Wang le Gras envoya même un commis au galop sur un cheval rapide enquêter sur la situation aux abords du village.
…………
Trois heures plus tard, la scène qui suivit anéantit les espoirs des marchands de grain.
Une grande zone de charrettes de grain escortées par le Gouvernement roula vers la Porte de la Ville le long de la rue principale.
Les sacs de grain chargés sur les charrettes étaient empilés comme de petites montagnes, gonflés à bloc. Leurs ouvertures étaient solidement ficelées avec de grosses cordes, et les grains dorés et dodus à l'intérieur se devinaient à peine. Quand une brise légère passa, le parfum délicat du grain flotta dans l'air.
Au fur et à mesure que les charrettes entraient dans la ville, de plus en plus de curieux s'amassaient. Leurs yeux étaient emplis d'émerveillement et de gratitude.
Ceux qui avaient été sceptiques étaient désormais convaincus.
Un commis bien informé revint au galop sur un cheval rapide.

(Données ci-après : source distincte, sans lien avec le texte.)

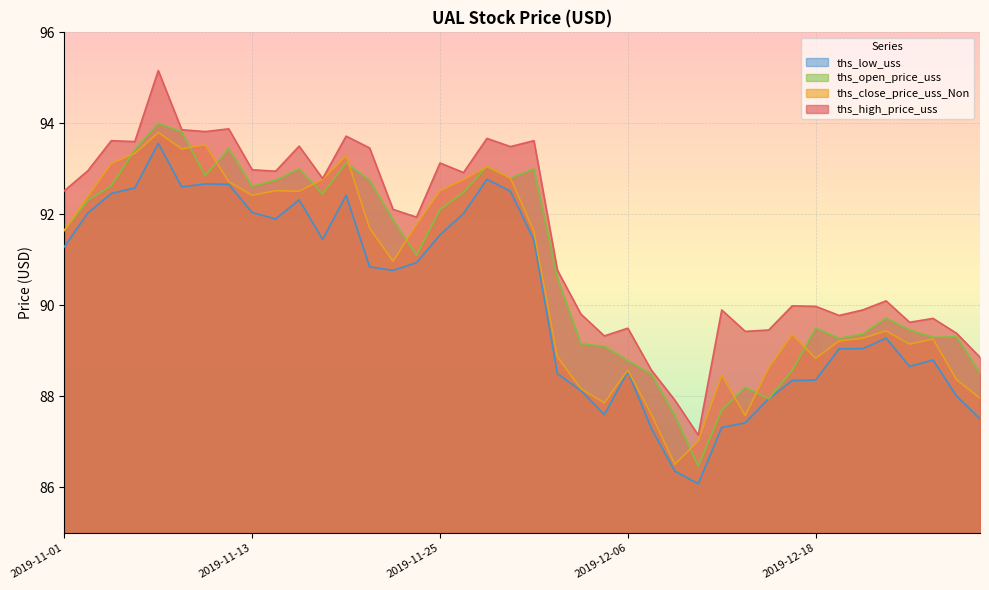

Reading left to right, list all the values displayed in this chart.

ths_high_price_uss: 2019-11-01=92.5	2019-11-04=93.0	2019-11-05=93.6	2019-11-06=93.6	2019-11-07=95.2	2019-11-08=93.9	2019-11-11=93.8	2019-11-12=93.9	2019-11-13=93.0	2019-11-14=93.0	2019-11-15=93.5	2019-11-18=92.8	2019-11-19=93.7	2019-11-20=93.5	2019-11-21=92.1	2019-11-22=91.9	2019-11-25=93.1	2019-11-26=92.9	2019-11-27=93.7	2019-11-29=93.5	2019-12-02=93.6	2019-12-03=90.8	2019-12-04=89.8	2019-12-05=89.3	2019-12-06=89.5	2019-12-09=88.6	2019-12-10=87.9	2019-12-11=87.2	2019-12-12=89.9	2019-12-13=89.4	2019-12-16=89.5	2019-12-17=90.0	2019-12-18=90.0	2019-12-19=89.8	2019-12-20=89.9	2019-12-23=90.1	2019-12-24=89.6	2019-12-26=89.7	2019-12-27=89.4	2019-12-30=88.9
ths_close_price_uss_Non: 2019-11-01=91.7	2019-11-04=92.4	2019-11-05=93.1	2019-11-06=93.3	2019-11-07=93.8	2019-11-08=93.4	2019-11-11=93.5	2019-11-12=92.7	2019-11-13=92.4	2019-11-14=92.5	2019-11-15=92.5	2019-11-18=92.8	2019-11-19=93.3	2019-11-20=91.7	2019-11-21=91.0	2019-11-22=91.8	2019-11-25=92.5	2019-11-26=92.8	2019-11-27=93.0	2019-11-29=92.8	2019-12-02=91.6	2019-12-03=88.9	2019-12-04=88.2	2019-12-05=87.9	2019-12-06=88.6	2019-12-09=87.6	2019-12-10=86.5	2019-12-11=87.0	2019-12-12=88.5	2019-12-13=87.6	2019-12-16=88.6	2019-12-17=89.4	2019-12-18=88.8	2019-12-19=89.2	2019-12-20=89.3	2019-12-23=89.4	2019-12-24=89.2	2019-12-26=89.3	2019-12-27=88.4	2019-12-30=88.0
ths_open_price_uss: 2019-11-01=91.7	2019-11-04=92.3	2019-11-05=92.6	2019-11-06=93.4	2019-11-07=94.0	2019-11-08=93.8	2019-11-11=92.8	2019-11-12=93.4	2019-11-13=92.6	2019-11-14=92.8	2019-11-15=93.0	2019-11-18=92.5	2019-11-19=93.1	2019-11-20=92.8	2019-11-21=91.9	2019-11-22=91.1	2019-11-25=92.1	2019-11-26=92.5	2019-11-27=93.1	2019-11-29=92.8	2019-12-02=93.0	2019-12-03=90.6	2019-12-04=89.2	2019-12-05=89.1	2019-12-06=88.8	2019-12-09=88.5	2019-12-10=87.6	2019-12-11=86.5	2019-12-12=87.7	2019-12-13=88.2	2019-12-16=88.0	2019-12-17=88.6	2019-12-18=89.5	2019-12-19=89.3	2019-12-20=89.4	2019-12-23=89.7	2019-12-24=89.5	2019-12-26=89.3	2019-12-27=89.3	2019-12-30=88.5
ths_low_uss: 2019-11-01=91.3	2019-11-04=92.0	2019-11-05=92.5	2019-11-06=92.6	2019-11-07=93.6	2019-11-08=92.6	2019-11-11=92.7	2019-11-12=92.7	2019-11-13=92.0	2019-11-14=91.9	2019-11-15=92.3	2019-11-18=91.5	2019-11-19=92.4	2019-11-20=90.8	2019-11-21=90.8	2019-11-22=90.9	2019-11-25=91.5	2019-11-26=92.0	2019-11-27=92.8	2019-11-29=92.5	2019-12-02=91.4	2019-12-03=88.5	2019-12-04=88.1	2019-12-05=87.6	2019-12-06=88.5	2019-12-09=87.3	2019-12-10=86.4	2019-12-11=86.1	2019-12-12=87.3	2019-12-13=87.4	2019-12-16=88.0	2019-12-17=88.3	2019-12-18=88.4	2019-12-19=89.0	2019-12-20=89.0	2019-12-23=89.3	2019-12-24=88.7	2019-12-26=88.8	2019-12-27=88.0	2019-12-30=87.5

Wang le Gras avait l'air anxieux. « Agui, t'as découvert quelque chose dans les villages environnants ? »
Agui haletait. « Patron ! C'est incroyable ! Un Dieu a aidé les villages et a utilisé une grande Prérogative Divine. Non seulement il a détruit les sauterelles, mais il a aussi ramené à la vie les cultures ruinées. Elles poussent même mieux qu'avant, avec au moins trente pour cent d'augmentation de la récolte ! »
Les marchands de grain restèrent stupéfaits en entendant cela, plantés comme des statues de bois, incapables de parler pendant un long moment.
Wang le Gras fut le premier à reprendre ses esprits. Il piétina du pied et hurla aux commis : « Dépêchez-vous ! Vendez tout le grain qu'on a stocké à prix réduit. Plus tard, il nous restera sur les bras ! »
Les autres marchands reprirent aussi leurs sens et passèrent à l'action. Bientôt, des cris retentirent dans tout le marché.
Mais à ce stade, redresser la situation était plus facile à dire qu'à faire. Face à ce revirement soudain, ils ne purent que payer au prix fort leur cupidité.
…………
Dans le Yamen du District, le Magistrat Qiu se leva de son siège, choqué par le rapport détaillé de son subordonné.
Il se précipita dans la Cour et porta son regard vers la zone au-delà de la ville, y demeurant longuement.
Qui d'autre qu'un Dieu pouvait faire repousser des cultures sur des terres dévastées par les sauterelles ?
Le Magistrat Qiu poussa un doux soupir. « Le Ciel bénit notre patrie. La grâce du Dieu doit rester gravée dans nos cœurs et se transmettre à travers les âges. »
Au bout d'un moment, son expression s'alourdit, et il ordonna à son subordonné : « Demain est la Fête de la Mi-Automne. Nous préparerons une grande cérémonie sacrificielle, mobilisant les forces de tout le district pour remercier le Dieu de ses hauts faits et témoigner notre Reconnaissance. »
Son ton était ferme et ne souffrait aucune discussion.